Science Citation Index or SCI is a Reverse Index for references in published Scientific work. It answers the question
Who has cited this key paper from the past?
It used to be in huge tomes of small print and is now available electronically at www.isinet.com . -- [Broken link]
Summary: I found the link above to be just an annoying tease. -- John Dowd
Details: While the link above tells all about the Science Citation Index, and had many links to related citation indices, I could not find anywhere that I could actually USE the thing to search for anything. It just seemed to endlessly go on about how great and powerful it all was, with so many journals, etc.

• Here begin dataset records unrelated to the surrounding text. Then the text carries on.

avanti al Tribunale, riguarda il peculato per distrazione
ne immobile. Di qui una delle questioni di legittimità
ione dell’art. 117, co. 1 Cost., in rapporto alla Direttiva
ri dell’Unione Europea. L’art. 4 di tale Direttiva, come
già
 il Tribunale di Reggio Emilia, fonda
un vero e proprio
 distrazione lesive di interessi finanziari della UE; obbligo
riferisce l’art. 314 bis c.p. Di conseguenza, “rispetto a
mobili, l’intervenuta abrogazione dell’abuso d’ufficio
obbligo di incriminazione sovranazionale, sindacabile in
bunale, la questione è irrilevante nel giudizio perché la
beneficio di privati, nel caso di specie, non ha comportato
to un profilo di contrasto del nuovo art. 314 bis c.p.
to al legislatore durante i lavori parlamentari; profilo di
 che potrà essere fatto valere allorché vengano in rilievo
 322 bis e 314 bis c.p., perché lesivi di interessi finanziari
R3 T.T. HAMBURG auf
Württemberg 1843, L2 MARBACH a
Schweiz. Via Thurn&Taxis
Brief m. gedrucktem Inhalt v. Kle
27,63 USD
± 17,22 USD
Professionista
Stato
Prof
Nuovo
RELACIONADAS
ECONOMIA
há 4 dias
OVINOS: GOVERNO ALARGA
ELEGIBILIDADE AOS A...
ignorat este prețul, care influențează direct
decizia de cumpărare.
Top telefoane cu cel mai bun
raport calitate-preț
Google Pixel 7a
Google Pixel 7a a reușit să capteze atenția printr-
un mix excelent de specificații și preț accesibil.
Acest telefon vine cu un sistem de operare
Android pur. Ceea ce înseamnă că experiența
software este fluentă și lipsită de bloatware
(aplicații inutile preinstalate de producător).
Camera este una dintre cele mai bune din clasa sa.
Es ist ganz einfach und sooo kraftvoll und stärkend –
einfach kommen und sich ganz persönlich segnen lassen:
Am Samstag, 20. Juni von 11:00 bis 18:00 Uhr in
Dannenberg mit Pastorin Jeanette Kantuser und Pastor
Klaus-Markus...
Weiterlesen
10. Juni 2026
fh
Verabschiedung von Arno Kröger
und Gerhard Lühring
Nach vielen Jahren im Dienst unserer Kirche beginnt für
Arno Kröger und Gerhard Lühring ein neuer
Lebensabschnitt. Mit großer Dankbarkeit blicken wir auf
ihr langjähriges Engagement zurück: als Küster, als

But there's no there there. No shopping cart either, just a link for how to contact them for purchasing a product. So--all very nice to be sure, and the thing itself is indeed great--I have used the paper version in research libraries to great effect long ago. But ultimately not useful.
Now that it's electronic, it does more than just answer the question above; it's a fully operational database of the topology of the scientific literature. As well as finding which papers cite paper X, you can find which papers it cites (handy if you don't have a copy yourself), and do clever things like looking for the core papers in any field by looking for papers which are cited by many of the papers cited by some particular paper in the field you're interested in (or something).
The science citation index is the primary database used for Citation Analysis, the voodoo by which scientific papers and journals are rated.
There are other citation indexes besides the Science Citation Index. Cite Seer, in particular, is a free, online citation index for computer science which even includes full text of most of the papers it covers.